Анатолий Кучеров - Служили два товарища...
На другой день с утра пришел ко мне Калугин с перевязанной рукой, улыбнулся, щелкнул пальцами здоровой руки и, подмигнув, сказал:
— А все-таки разбомбили мы его с тобой к фрицевой маме!.. Я уже давно собирался к тебе, да Горемычиха не пускает... От нее письмо, от твоей? Ты-то получаешь!
Калугин сел и здоровой рукой стал ерошить свои длинные и светлые как лен волосы.
В халате он был, как говорят, неавантажен.
Я осторожно спросил его, почему он не в духе, что случилось.

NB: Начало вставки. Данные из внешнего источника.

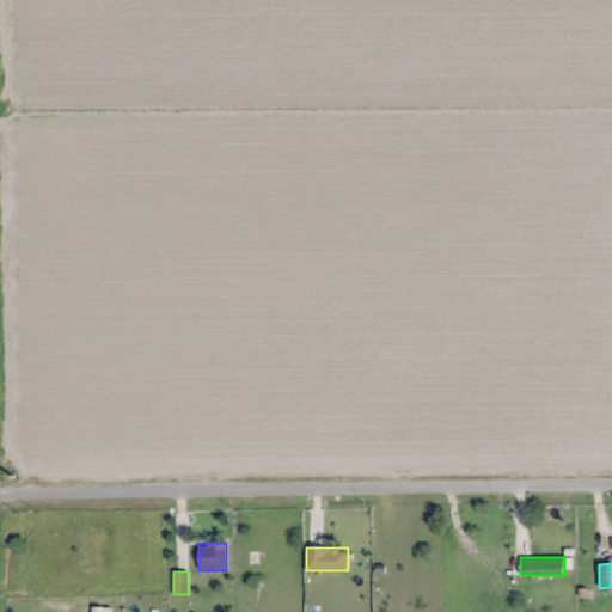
All buildings are outlined.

— Любопытнейшее событие, и показывает нашу советскую женщину с самой героической стороны, — неожиданно сказал Калугин. Он любил иногда говорить торжественно. — Только для меня гроб с музыкой, — закончил он так же неожиданно, как и начал. — Но это неважно. Понимаешь, я оказался прав: это действительно необычайная женщина.
— Настенька?
— Разумеется. Столько месяцев работать в тылу врага, побывать черт знает в каких трудных операциях. Она, понимаешь, там великих дел натворила. Героиня! И, вероятно, еще бы осталась, если бы не рана. Я тебе не рассказывал?

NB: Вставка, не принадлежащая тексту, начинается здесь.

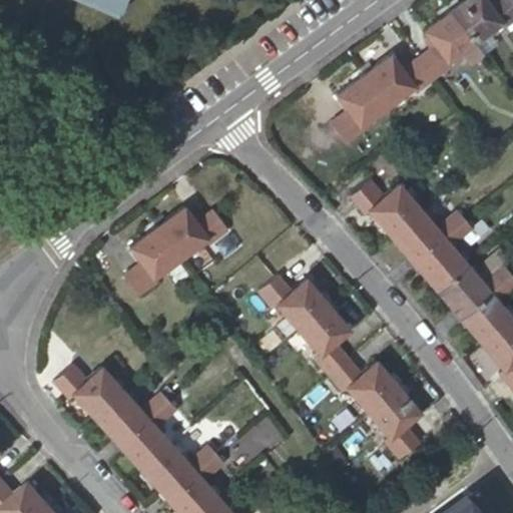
[(88,0),(122,14),(127,0),(88,0)]
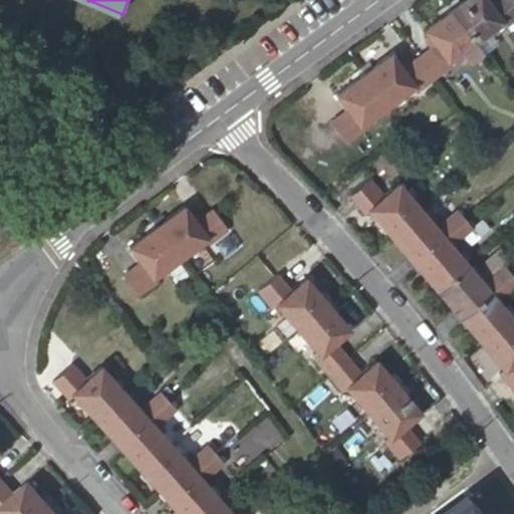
[(458,0),(450,0),(446,3),(474,41),(491,29),(500,22),(503,27),(513,19),(513,2),(512,0),(495,0),(489,4),(485,0),(463,0),(460,3),(458,0)]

Я сказал: «Нет, не рассказывал», — хотя не раз слышал об этом.
Он очень любил говорить о Настеньке.
— Везу я ее, — продолжал Калугин, — ей, видно, очень больно — бледная и щека дергается, а терпит и все молчит, молчит, и мне ее неловко тревожить. Так мы с нею только «здравствуйте» и «до свидания» сказали... Ты посоветуй, куда написать, чтобы ей дали Героя Советского Союза. Это будет абсолютно справедливо в настоящий момент.
Я сказал, что если это нужно, напишут и без его помощи.
— Ты прав, конечно, — огорченно кивнул Калугин, — я ведь тут со всеми моими чувствами вовсе ни при чем. У нее, очевидно, в душевных делах полный порядок. Но именно теперь, когда она, понимаешь, выполнила задание и, понимаешь, раненная работала, я еще выше ставлю ее и поклоняюсь ей.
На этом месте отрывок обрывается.